Creation of a Direct Financial Obligation or an Obligation under an Off-Balance Sheet Arrangement of a Registrant

On June 3, 2009, Pfizer Inc. (the "Company") announced the closing of an offering of (i) €1,850,000,000 of its 3.625% Notes due 2013 (the "2013 Notes"), (ii) €2,000,000,000 of its 4.750% Notes due 2016 (the "2016 Notes"), (iii) €2,000,000,000 of its 5.750% Notes due 2021 (the "2021 Notes") and (iv) £1,500,000,000 of its 6.500% Notes due 2038 (the "2038 Notes" and, together with the 2013 Notes, 2016 Notes and the 2021 Notes, the "Notes"). The Notes were offered in a private placement to persons outside the United States pursuant to Regulation S under the Securities Act of 1933, as amended (the "Securities Act"). Interest on the Notes will be payable annually on June 3 of each year, beginning on June 3, 2010.

The Notes are senior unsecured general obligations of the Company and rank equally with all other senior unsecured and unsubordinated indebtedness of the Company from time to time outstanding. The Notes were issued pursuant to an indenture (the "Indenture"), as supplemented by a second supplemental indenture (the "Second Supplemental Indenture"), which contains customary covenants with respect to limitations on the ability of the Company and its subsidiaries to incur debt secured by liens and to enter into sale and lease-back transactions. In addition, under certain circumstances set forth in the Second Supplemental Indenture, certain subsidiaries of the Company may be required to fully and unconditionally guarantee all of the Company's obligations under the Notes. The Company may, at its sole option, redeem some or all of the Notes at any time, upon the terms set forth in the Second Supplemental Indenture.

The Company intends to use the net proceeds from the sale of the Notes for general corporate purposes, including to fund a portion of the purchase price of the Company's pending acquisition of Wyeth and the refinancing of existing debt.

The description of the Notes above is a summary and is qualified in its entirety by reference to the Indenture, a copy of which was filed by the Company as an exhibit to its Form 8-K report filed on January 30, 2001, and the Second Supplemental Indenture, a copy of which is attached as Exhibit 4.1 to this report and incorporated herein by reference.

On June 3, 2009, the Company issued a press release announcing the completion of the offering and issuance of the Notes. A copy of the press release is attached hereto as Exhibit 99.1 and is incorporated by reference herein.

The Notes have not been and will not be registered under the Securities Act and may not be offered or sold in the United States absent registration or an applicable exemption from registration requirements. This Form 8-K does not constitute an offer to sell or the solicitation of an offer to buy any of the Notes, nor shall there be any sale of the Notes, in any jurisdiction in which such offer, solicitation or sale would be unlawful prior to registration or qualification under the securities laws of such jurisdiction.



Item 9.01 Financial Statements and Exhibits  
(d) Exhibits    
4.1 Second Supplemental Indenture, dated June 2, 2009, between the Company and The Bank of New York Mellon, as Trustee.  
99.1 Pfizer Inc. Press Release, dated June 3, 2009.  

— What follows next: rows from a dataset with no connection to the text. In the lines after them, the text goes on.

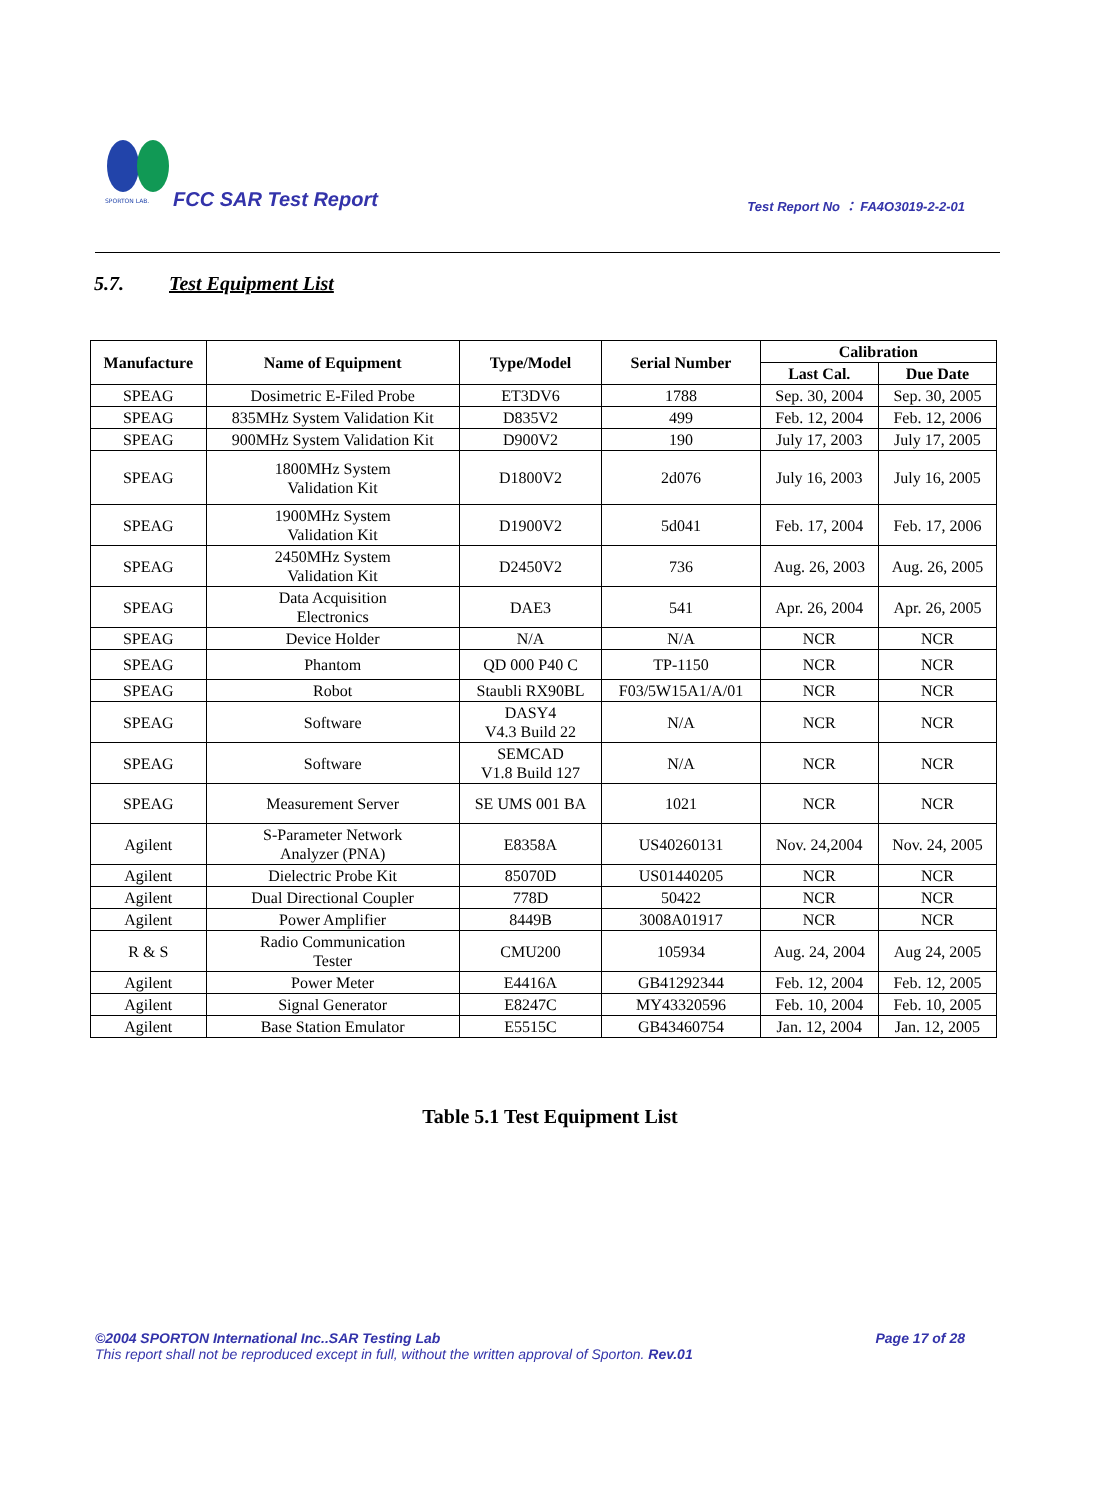SPORTON LAB.
FCC SAR Test Report
Test Report No ： FA4O3019-2-2-01
5.7. Test Equipment List
| Manufacture | Name of Equipment | Type/Model | Serial Number | Calibration | |
| --- | --- | --- | --- | --- | --- |
| | | | | Last Cal. | Due Date |
| SPEAG | Dosimetric E-Filed Probe | ET3DV6 | 1788 | Sep. 30, 2004 | Sep. 30, 2005 |
| SPEAG | 835MHz System Validation Kit | D835V2 | 499 | Feb. 12, 2004 | Feb. 12, 2006 |
| SPEAG | 900MHz System Validation Kit | D900V2 | 190 | July 17, 2003 | July 17, 2005 |
| SPEAG | 1800MHz System Validation Kit | D1800V2 | 2d076 | July 16, 2003 | July 16, 2005 |
| SPEAG | 1900MHz System Validation Kit | D1900V2 | 5d041 | Feb. 17, 2004 | Feb. 17, 2006 |
| SPEAG | 2450MHz System Validation Kit | D2450V2 | 736 | Aug. 26, 2003 | Aug. 26, 2005 |
| SPEAG | Data Acquisition Electronics | DAE3 | 541 | Apr. 26, 2004 | Apr. 26, 2005 |
| SPEAG | Device Holder | N/A | N/A | NCR | NCR |
| SPEAG | Phantom | QD 000 P40 C | TP-1150 | NCR | NCR |
| SPEAG | Robot | Staubli RX90BL | F03/5W15A1/A/01 | NCR | NCR |
| SPEAG | Software | DASY4 V4.3 Build 22 | N/A | NCR | NCR |
| SPEAG | Software | SEMCAD V1.8 Build 127 | N/A | NCR | NCR |
| SPEAG | Measurement Server | SE UMS 001 BA | 1021 | NCR | NCR |
| Agilent | S-Parameter Network Analyzer (PNA) | E8358A | US40260131 | Nov. 24,2004 | Nov. 24, 2005 |
| Agilent | Dielectric Probe Kit | 85070D | US01440205 | NCR | NCR |
| Agilent | Dual Directional Coupler | 778D | 50422 | NCR | NCR |
| Agilent | Power Amplifier | 8449B | 3008A01917 | NCR | NCR |
| R & S | Radio Communication Tester | CMU200 | 105934 | Aug. 24, 2004 | Aug 24, 2005 |
| Agilent | Power Meter | E4416A | GB41292344 | Feb. 12, 2004 | Feb. 12, 2005 |
| Agilent | Signal Generator | E8247C | MY43320596 | Feb. 10, 2004 | Feb. 10, 2005 |
| Agilent | Base Station Emulator | E5515C | GB43460754 | Jan. 12, 2004 | Jan. 12, 2005 |
Table 5.1 Test Equipment List
©2004 SPORTON International Inc..SAR Testing Lab Page 17 of 28
This report shall not be reproduced except in full, without the written approval of Sporton. Rev.01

Under the requirements of the Securities Exchange Act of 1934, the registrant has caused this report to be signed on its behalf by the authorized undersigned.

By: /s/  Matthew Lepore
 Matthew Lepore
Title: Vice President, Chief Counsel - Corporate Governance, and Assistant General Counsel
Dated: June 3, 2009    



Exhibit No.

4.1 Second Supplemental Indenture, dated June 2, 2009, between the Company and The Bank of New York Mellon, as Trustee.
99.1 Pfizer Inc. Press Release, dated June 3, 2009.